Is your child experiencing symptoms of Sensory Processing Disorder (SPD)?

Sensory processing disorder is a condition that prevents sensory signals from being organized into appropriate responses. A child with SPD will find it difficult to process and act upon sensory information, creating challenges in performing countless daily tasks. We offer occupational therapy focused on sensory integration in our “OT gym.” This sensory-rich environment allows our therapists to guide the patient through fun activities that are subtly structured so the patient is constantly challenged and always successful.
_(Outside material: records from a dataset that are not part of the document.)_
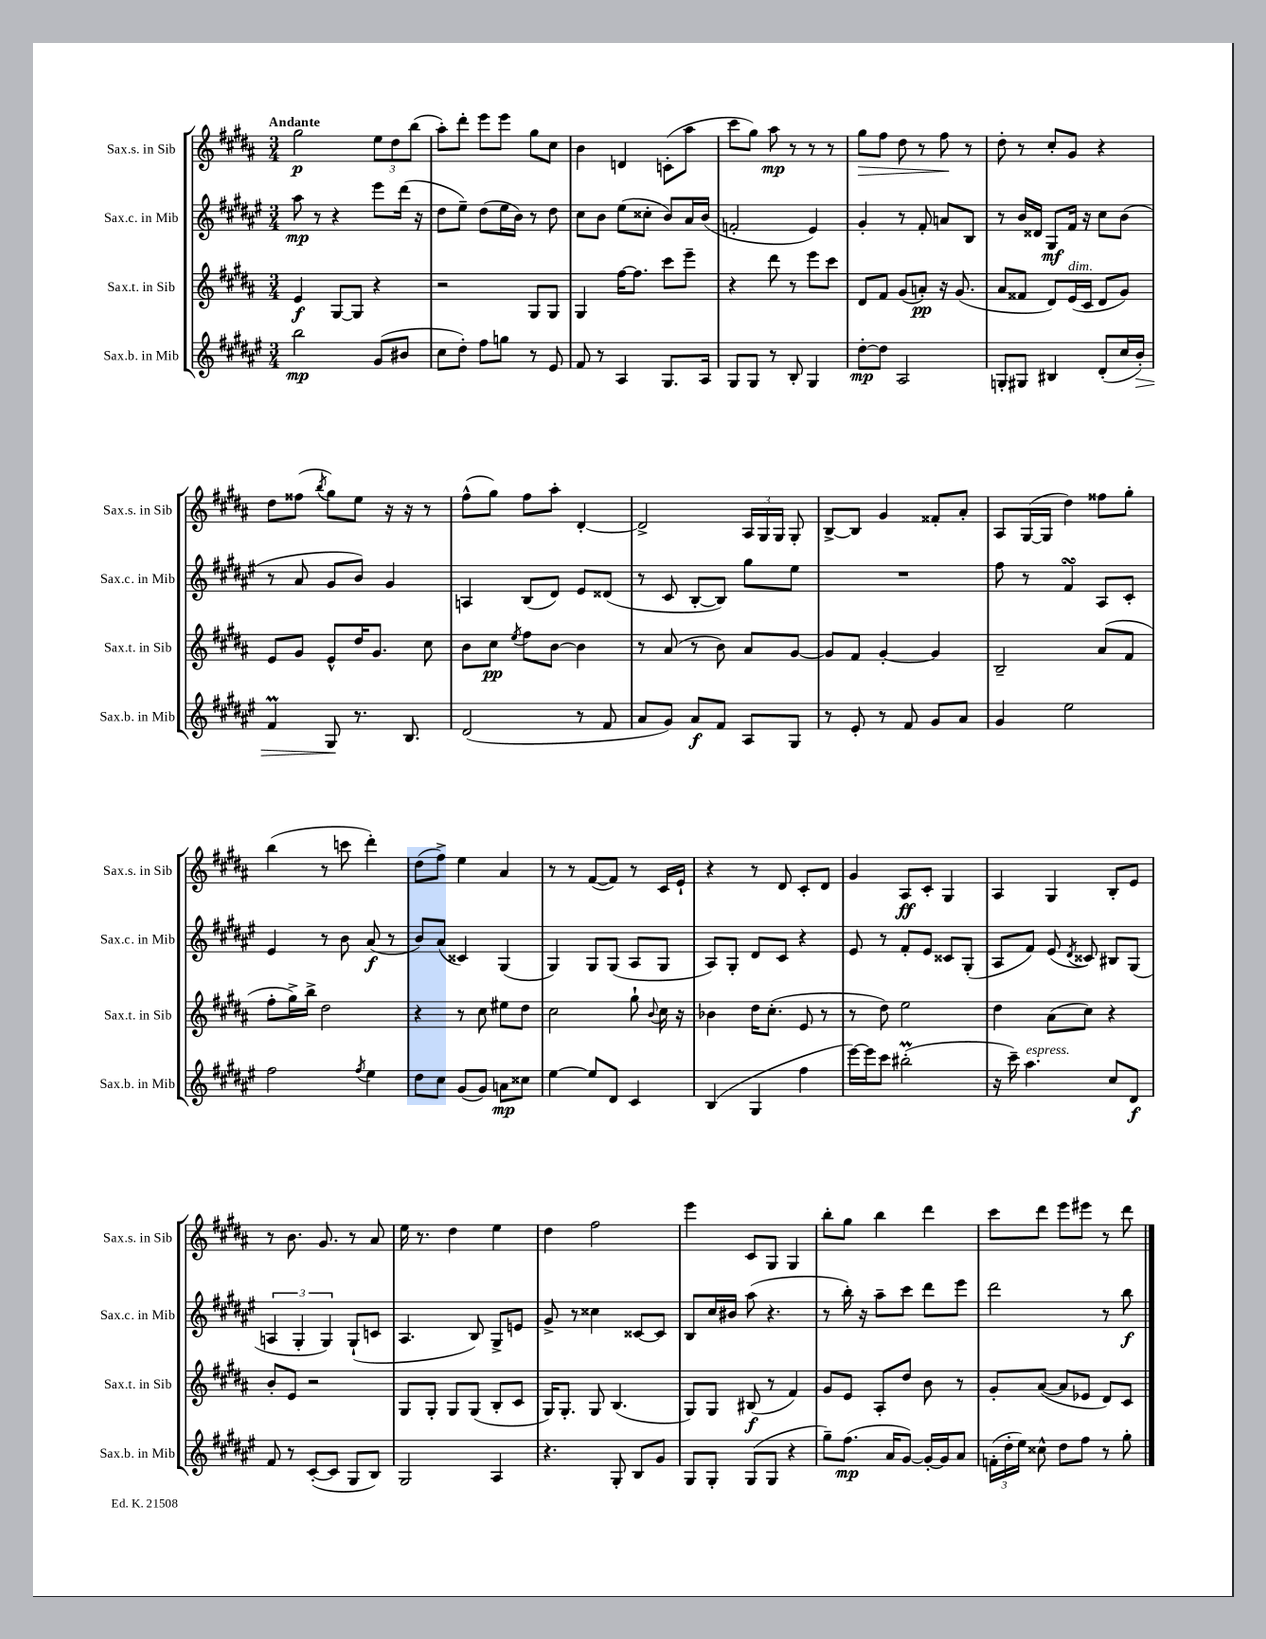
<<
\new StaffGroup <<
\new Staff = "s0" \with { instrumentName = "Sax.s. in Sib" shortInstrumentName = "Sax.s. in Sib" } {
    \clef treble \key b \major \numericTimeSignature \time 3/4 \tempo "Andante"
    \autoBeamOff gis''2\p \tuplet 3/2 { e''8[ dis''8 b''8]( } |
    ais''8[-.) dis'''8]-. e'''8[ e'''8] gis''8[ cis''8] |
    b'4 d'4 c'8[-.( ais''8] |
    cis'''8[ gis''8]) ais''8\mp r8 r8 r8 |
    gis''8[\> fis''8] dis''8 r8 fis''8\! r8 |
    dis''8-. r8 cis''8[-. gis'8] r4 |
    dis''8[ fisis''8]( \acciaccatura { b''8 } gis''8[) e''8] r16 r16 r8 |
    fis''8[-^( gis''8]) fis''8[ ais''8]-. dis'4~-. |
    dis'2-> \tuplet 3/2 { ais16[ gis16 gis16] } gis8-. |
    b8[~-> b8] gis'4 fisis'8[-. ais'8]-. |
    ais8[ gis16~( gis16] dis''4) fisis''8[ gis''8]-. |
    b''4( r8 c'''8 dis'''4-.) |
    dis''8[( fis''8]->) e''4 ais'4 |
    r8 r8 fis'8[~( fis'8]) r8 cis'16[ e'16]-! |
    r4 r8 dis'8 cis'8[-. dis'8] |
    gis'4 ais8[\ff cis'8]-. gis4 |
    ais4 gis4 b8[-. e'8] |
    r8 b'8. gis'8. r8 ais'8 |
    e''16 r8. dis''4 e''4 |
    dis''4 fis''2 |
    e'''4 cis'8[ gis8] gis4 |
    b''8[-. gis''8] b''4 dis'''4 |
    cis'''8[ dis'''8] e'''8[ eis'''8] r8 dis'''8 \bar "|." |
}
\new Staff = "s1" \with { instrumentName = "Sax.c. in Mib" shortInstrumentName = "Sax.c. in Mib" } {
    \clef treble \key fis \major \numericTimeSignature \time 3/4
    \autoBeamOff ais''8\mp r8 r4 eis'''8[ dis'''16]( r16 |
    dis''8[ eis''8]--) dis''8[( eis''16 b'16]) r8 dis''8 |
    cis''8[ b'8] eis''8[( cisis''8]-. b'8[) ais'16 b'16]( |
    f'2-. eis'4) |
    gis'4-. r8 fis'8-. a'8[ b8] |
    r8 b'16[ disis'16] gis8[\mf fis'16] r16 cis''8[ b'8]( |
    r8 ais'8 gis'8[ b'8]) gis'4 |
    a4 b8[( dis'8]) eis'8[ disis'8]( |
    r8 cis'8 b8[~-. b8]) gis''8[ eis''8] |
    R2. |
    fis''8 r8 fis'4\turn ais8[ cis'8]-. |
    eis'4 r8 b'8 ais'8\f( r8 |
    b'8[) ais'8]( cisis'4) gis4( |
    gis4) gis8[ gis8]( ais8[ gis8] |
    ais8[) gis8]-. dis'8[ cis'8] r4 |
    eis'8 r8 fis'8[-. eis'8] cisis'8[ gis8]-.( |
    ais8[ fis'8]) eis'8( \acciaccatura { dis'8 } cisis'8) bis8[ gis8]( |
    \tuplet 3/2 { a4 gis4-. gis4) } gis8[-!( c'8] |
    ais4. b8) gis8[-> e'8] |
    gis'8-> r8 cisis''4 cisis'8[~ cisis'8] |
    b8[ cis''16 bis'16] ais''8( r4. |
    r8 b''16-.) r16 ais''8[-- cis'''8] dis'''8[ eis'''8] |
    dis'''2 r8 b''8\f \bar "|." |
}
\new Staff = "s2" \with { instrumentName = "Sax.t. in Sib" shortInstrumentName = "Sax.t. in Sib" } {
    \clef treble \key b \major \numericTimeSignature \time 3/4
    \autoBeamOff e'4\f gis8[~ gis8] r4 |
    r2 gis8[ gis8] |
    gis4 fis''16[~ fis''8.] cis'''8[ e'''8]-- |
    r4 dis'''8 r8 e'''8[ cis'''8] |
    dis'8[ fis'8] gis'8[( a'8]-.\pp) r16 gis'8.( |
    ais'8[ fisis'8] dis'8[) e'16^\markup { \italic "dim." }( cis'16] dis'8[ gis'8]) |
    e'8[ gis'8] e'8[-^ dis''16 gis'8.] cis''8 |
    b'8[ cis''8]\pp \acciaccatura { e''8 } fis''8[ b'8]~ b'4 |
    r8 ais'8( r8 b'8) ais'8[ gis'8]~ |
    gis'8[ fis'8] gis'4~-. gis'4 |
    b2-- ais'8[( fis'8] |
    fis''8[-. gis''16->) b''16]-> dis''2 |
    r4 r8 cis''8 eis''8[ dis''8] |
    cis''2 gis''8-! \appoggiatura { b'8 } cis''16 r16 |
    bes'4 dis''16[ cis''8.]-.( e'8 r8 |
    r8 dis''8) e''2 |
    dis''4 ais'8[( cis''8]) r4 |
    b'8[-. e'8] r2 |
    gis8[ gis8]-. gis8[ gis8]( b8[-. cis'8] |
    gis16[) gis8.]-. gis8 b4.( |
    gis8[) gis8] bis8\f( r8 fis'4) |
    gis'8[ e'8] ais8[-. dis''8] b'8 r8 |
    gis'8[-. ais'8]~( ais'8[ ees'8] dis'8[) cis'8] \bar "|." |
}
\new Staff = "s3" \with { instrumentName = "Sax.b. in Mib" shortInstrumentName = "Sax.b. in Mib" } {
    \clef treble \key fis \major \numericTimeSignature \time 3/4
    \autoBeamOff b''2\mp gis'8[( bis'8] |
    cis''8[ dis''8]-.) fis''8[ g''8] r8 eis'8 |
    fis'8 r8 ais4 gis8.[ ais16] |
    gis8[ gis8] r8 b8-. gis4 |
    dis''8[~-.\mp dis''8] ais2 |
    g8[-. gis8] bis4 dis'8[-.( cis''16 b'16]-.\>) |
    fis'4\prall gis8\! r8. b8. |
    dis'2( r8 fis'8 |
    ais'8[ gis'8]) ais'8[\f fis'8] ais8[ gis8] |
    r8 eis'8-. r8 fis'8 gis'8[ ais'8] |
    gis'4 eis''2 |
    fis''2 \acciaccatura { fis''8 } eis''4 |
    dis''8[ cis''8] gis'8[( gis'8]) a'8[\mp cisis''8] |
    eis''4~ eis''8[ dis'8] cis'4 |
    b4( gis4 fis''4 |
    eis'''16[~) eis'''16 cis'''8] bis''2-.\prall( |
    r16 cis'''16--) ais''4.^\markup { \italic "espress." } cis''8[ dis'8]\f |
    fis'8 r8 cis'8[~-.( cis'8] gis8[ b8]) |
    gis2 ais4 |
    r4. gis8-. b8[ gis'8] |
    gis8[ gis8]-. gis8[( gis8] r4 |
    gis''8[--) fis''8.]\mp( ais'16[ gis'8]~) gis'16[~-. gis'16 ais'8] |
    \tuplet 3/2 { f'16[-.( dis''16-. eis''16]) } cisis''8-^ dis''8[ fis''8] r8 gis''8-. \bar "|." |
}
>>
>>
\layout { \context { \Score \remove "Bar_number_engraver" } }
The goal of our occupational therapy is to raise a child’s level of function by fostering an appropriate response to sensation in an active and fun way. Over time, this treatment will encourage a child’s appropriate response outside the classroom as well.


Occupational Therapists

Our Occupational Therapists address the areas of:

  • Leisure/Play

  • Social Participation

  • Activities of Daily Living (including feeding and dressing skills)

  • Education

Pediatric Occupational Therapy is:

  • Active - the child participates in creating and executing therapeutic activities, usually through play

  • Dynamic - the activities and interactions change in response to the child's behavior and performance

  • Sensory-rich with opportunities for a variety of sensory experiences

  • Collaborative - the child learns the ability to share control over activity choice and sequence

  • Adaptive - activities are neither too easy nor too difficult; children use goal-directed responses that match the demand of the activity

  • Engaging - playful activities build on the child's motivation and desires

  • Rewarding - activities are structured to allow the child to experience success when responding to a challenge

  • Alliance - the child's emotions, abilities and desires are respected through safety and trust


Our Purpose

Through Occupational Therapy treatment, you can expect your child to gain gross and fine motor functioning, perform more complex actions, engage in more functional activities, have improved self-esteem, learn better coordination and be more socially interactive.